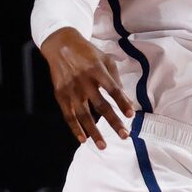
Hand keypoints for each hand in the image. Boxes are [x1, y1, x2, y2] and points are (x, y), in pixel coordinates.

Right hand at [43, 28, 135, 149]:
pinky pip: (68, 115)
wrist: (60, 45)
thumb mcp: (105, 59)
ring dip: (94, 132)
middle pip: (100, 105)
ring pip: (83, 115)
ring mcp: (71, 89)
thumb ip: (116, 79)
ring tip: (103, 146)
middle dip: (113, 122)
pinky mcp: (60, 94)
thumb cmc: (87, 53)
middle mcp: (84, 80)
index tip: (130, 115)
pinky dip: (75, 128)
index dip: (122, 102)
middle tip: (125, 135)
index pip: (112, 89)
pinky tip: (84, 139)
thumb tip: (127, 101)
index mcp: (97, 70)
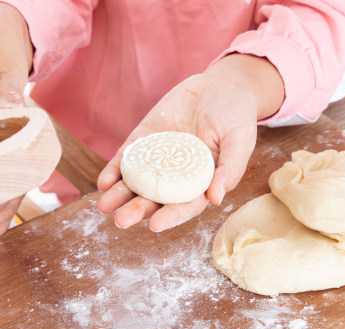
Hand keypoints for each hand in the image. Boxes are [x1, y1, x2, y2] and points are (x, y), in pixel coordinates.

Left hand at [97, 54, 283, 231]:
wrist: (221, 86)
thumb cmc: (236, 117)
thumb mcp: (240, 141)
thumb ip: (230, 169)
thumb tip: (216, 199)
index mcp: (201, 184)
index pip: (184, 206)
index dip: (170, 216)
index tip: (155, 225)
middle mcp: (176, 177)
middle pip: (155, 199)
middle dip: (137, 210)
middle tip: (120, 221)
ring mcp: (158, 159)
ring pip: (136, 182)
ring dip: (119, 196)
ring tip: (104, 206)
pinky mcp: (145, 141)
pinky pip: (127, 158)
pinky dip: (115, 170)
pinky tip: (104, 182)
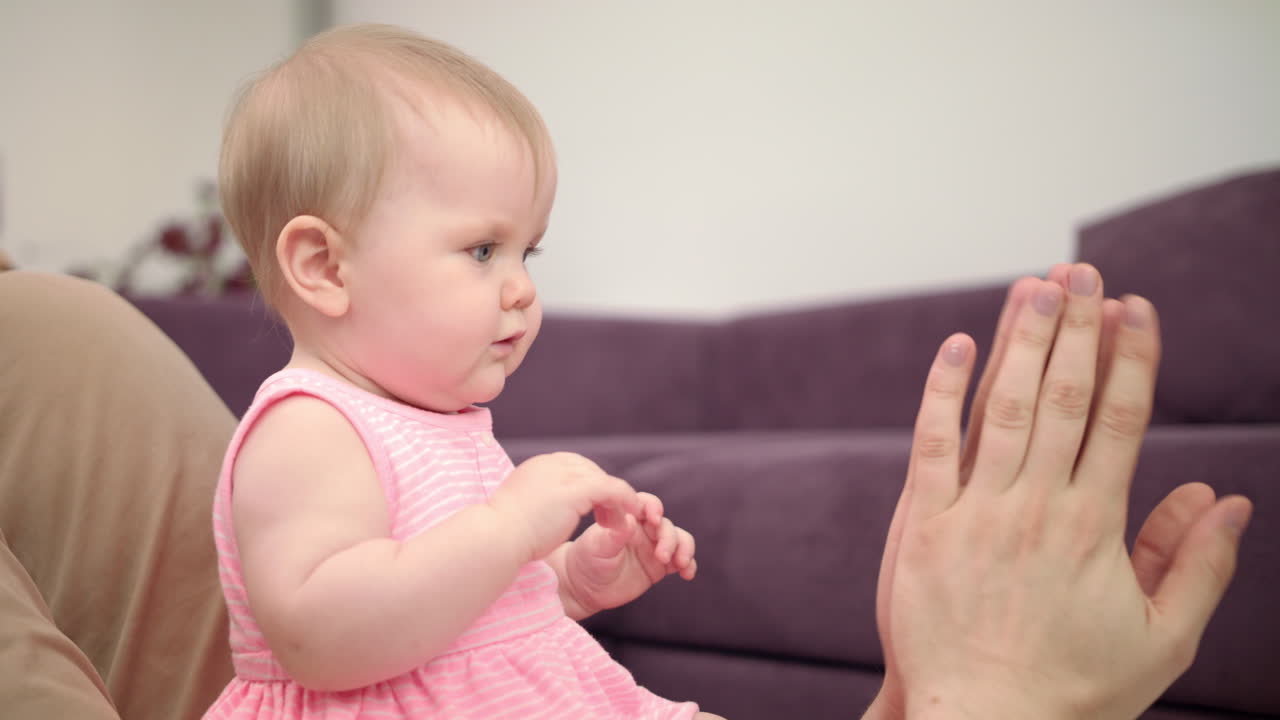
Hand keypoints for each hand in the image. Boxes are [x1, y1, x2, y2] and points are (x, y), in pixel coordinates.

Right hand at [488, 452, 641, 561]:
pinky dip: (625, 499)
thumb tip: (550, 510)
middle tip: (610, 515)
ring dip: (615, 499)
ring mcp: (564, 474)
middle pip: (590, 470)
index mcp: (537, 466)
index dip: (588, 485)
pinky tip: (632, 513)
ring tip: (620, 520)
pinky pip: (611, 489)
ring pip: (602, 480)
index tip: (595, 507)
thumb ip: (539, 501)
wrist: (496, 538)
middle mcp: (551, 464)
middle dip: (603, 492)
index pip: (573, 467)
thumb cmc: (504, 534)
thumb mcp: (523, 508)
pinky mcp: (576, 490)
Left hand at [560, 492, 697, 617]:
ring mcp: (654, 547)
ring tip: (680, 564)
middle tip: (662, 555)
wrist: (585, 586)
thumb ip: (614, 535)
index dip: (654, 508)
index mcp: (628, 518)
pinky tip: (687, 574)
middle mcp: (644, 529)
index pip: (646, 504)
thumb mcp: (596, 547)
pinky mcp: (660, 566)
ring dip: (684, 549)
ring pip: (679, 540)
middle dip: (669, 538)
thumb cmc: (587, 560)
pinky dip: (688, 564)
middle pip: (666, 525)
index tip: (654, 519)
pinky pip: (681, 561)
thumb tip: (632, 521)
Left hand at [869, 264, 1250, 719]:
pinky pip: (933, 443)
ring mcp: (977, 512)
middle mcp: (1039, 507)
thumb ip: (1197, 565)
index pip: (1121, 420)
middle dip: (1078, 329)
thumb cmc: (1073, 692)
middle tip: (1085, 271)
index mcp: (1098, 526)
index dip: (1131, 358)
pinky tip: (959, 344)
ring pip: (1003, 407)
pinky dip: (945, 391)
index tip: (1137, 308)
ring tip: (1037, 286)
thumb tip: (1227, 498)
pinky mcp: (923, 525)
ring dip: (1021, 341)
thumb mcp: (1161, 640)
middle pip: (1063, 397)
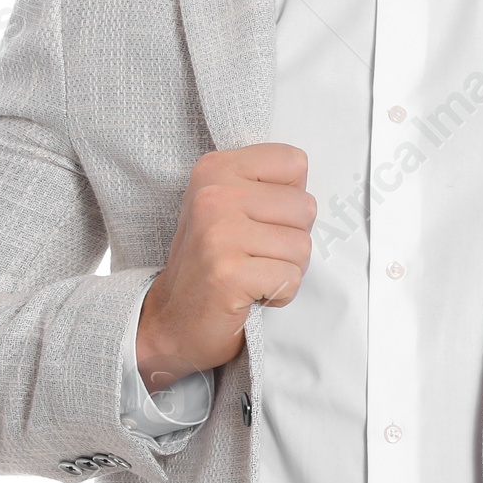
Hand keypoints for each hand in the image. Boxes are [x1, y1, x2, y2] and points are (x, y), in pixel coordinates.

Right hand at [136, 144, 314, 387]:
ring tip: (252, 274)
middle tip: (255, 255)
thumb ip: (267, 187)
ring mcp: (219, 234)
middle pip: (305, 207)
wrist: (172, 320)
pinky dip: (280, 294)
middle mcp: (214, 195)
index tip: (258, 220)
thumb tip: (309, 189)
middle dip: (291, 239)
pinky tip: (250, 294)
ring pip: (302, 246)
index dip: (289, 199)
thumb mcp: (229, 206)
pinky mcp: (228, 274)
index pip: (294, 162)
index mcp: (216, 169)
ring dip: (286, 269)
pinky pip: (291, 279)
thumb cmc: (211, 261)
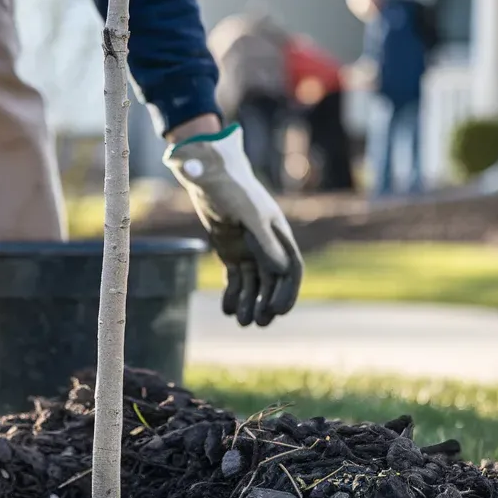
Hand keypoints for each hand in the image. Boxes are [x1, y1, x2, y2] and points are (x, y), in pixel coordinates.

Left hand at [164, 123, 302, 326]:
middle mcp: (267, 244)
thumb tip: (282, 271)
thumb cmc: (231, 187)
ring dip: (249, 302)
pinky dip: (233, 294)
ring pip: (254, 283)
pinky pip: (236, 278)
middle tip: (258, 323)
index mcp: (277, 233)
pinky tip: (227, 309)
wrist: (207, 174)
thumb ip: (264, 241)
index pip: (290, 268)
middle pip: (273, 280)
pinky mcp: (231, 251)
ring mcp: (249, 249)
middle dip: (267, 302)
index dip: (287, 291)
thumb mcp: (248, 214)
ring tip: (241, 322)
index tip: (278, 311)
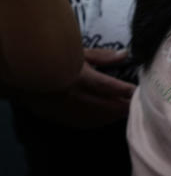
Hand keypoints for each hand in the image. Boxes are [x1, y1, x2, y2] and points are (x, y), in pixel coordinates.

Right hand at [19, 47, 135, 127]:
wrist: (25, 76)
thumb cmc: (54, 60)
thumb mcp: (78, 53)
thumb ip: (102, 56)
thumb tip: (125, 55)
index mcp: (80, 78)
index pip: (108, 87)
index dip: (126, 91)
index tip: (140, 91)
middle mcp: (75, 96)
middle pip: (106, 106)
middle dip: (124, 107)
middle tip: (140, 106)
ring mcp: (67, 110)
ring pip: (96, 117)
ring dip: (113, 116)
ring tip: (128, 113)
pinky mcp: (61, 117)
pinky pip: (83, 123)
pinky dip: (99, 122)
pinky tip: (108, 120)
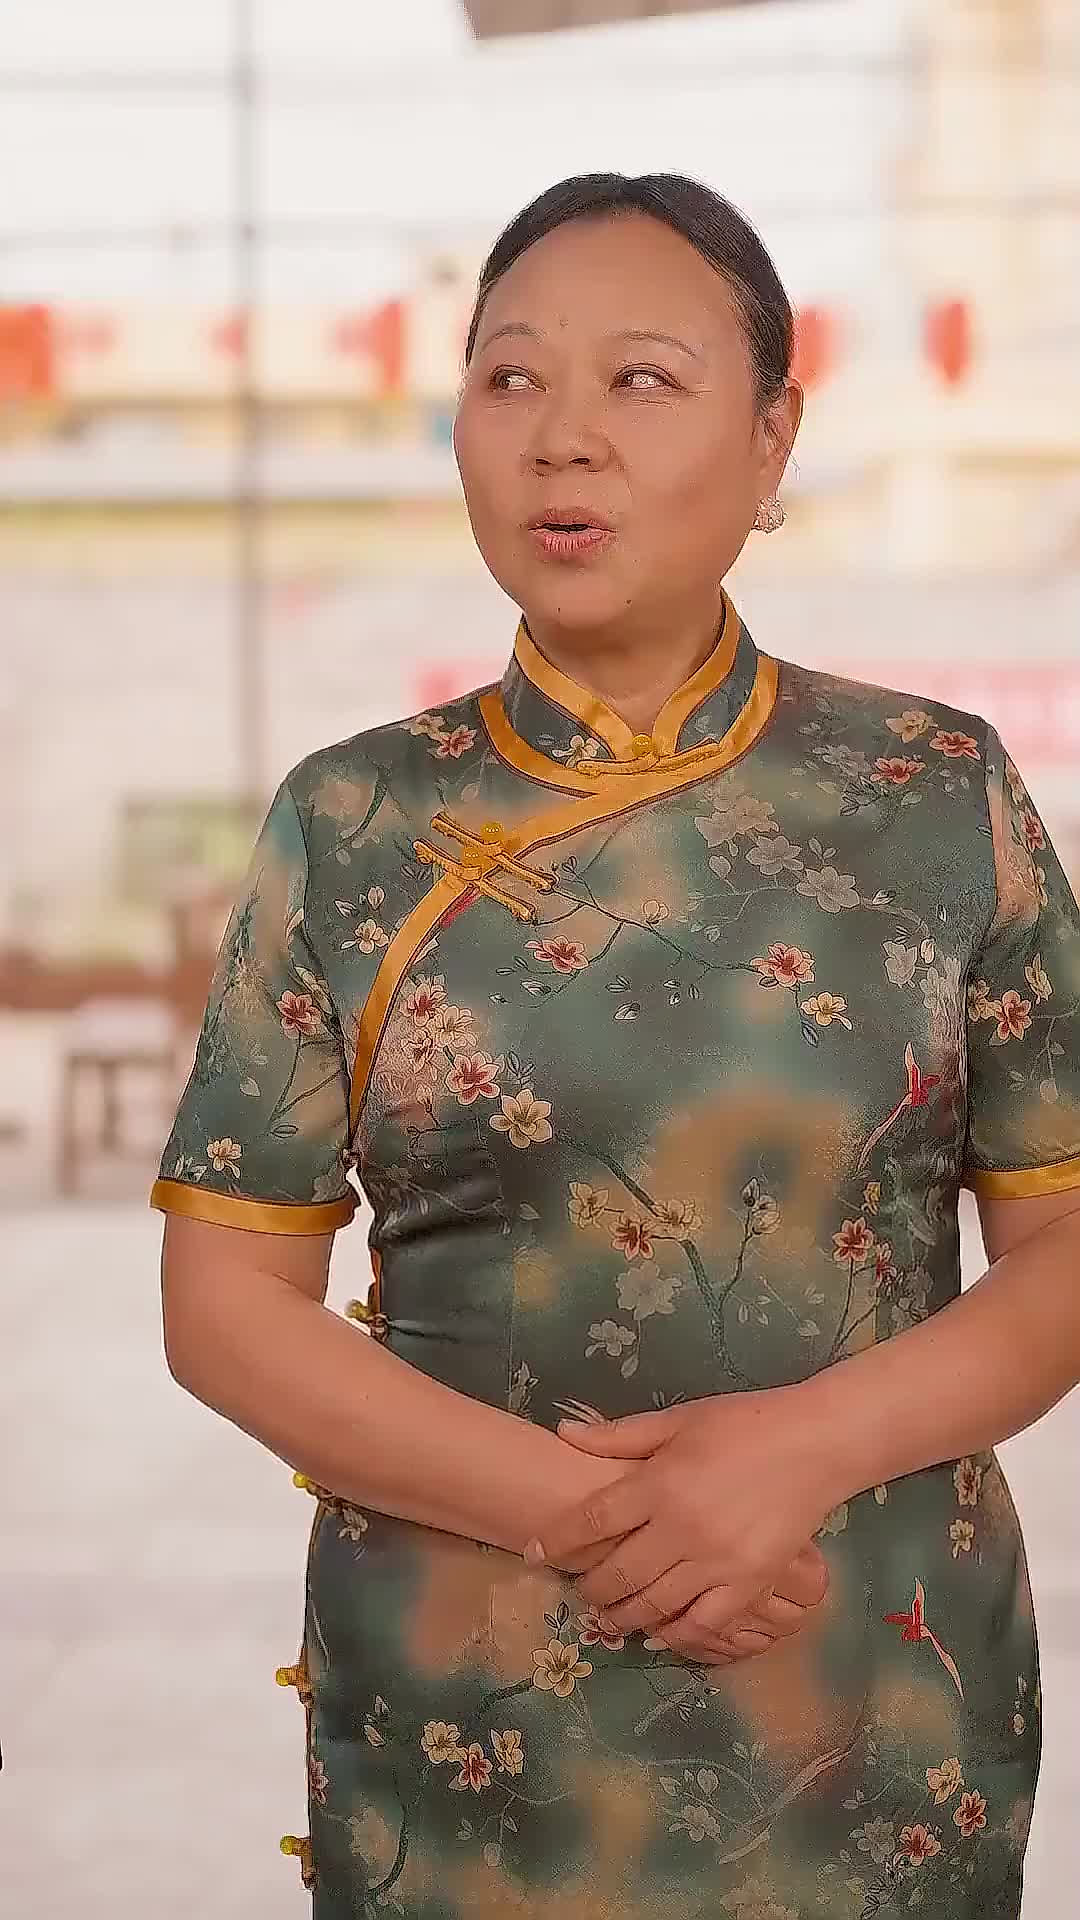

#### What is required
Retype word for word everything in the listing above from the line that holds "thumb tip: (632, 521)" down to the line that holds "pinky dip: (945, 391)". Keep both end lines and leave out the rest.

#### Solution to this task
thumb tip: (632, 521)
Left hand at [869, 264, 1250, 719]:
pinky pip: (933, 443)
ring mcp: (977, 512)
middle mcp: (1039, 507)
thumb ip: (1197, 565)
index pip: (1121, 420)
middle dip: (1078, 329)
thumb cmc: (1073, 692)
middle tip: (1085, 271)
index mcp: (1098, 526)
index dip: (1131, 358)
pinky tip: (959, 344)
ring pip: (1003, 407)
pinky dip: (945, 391)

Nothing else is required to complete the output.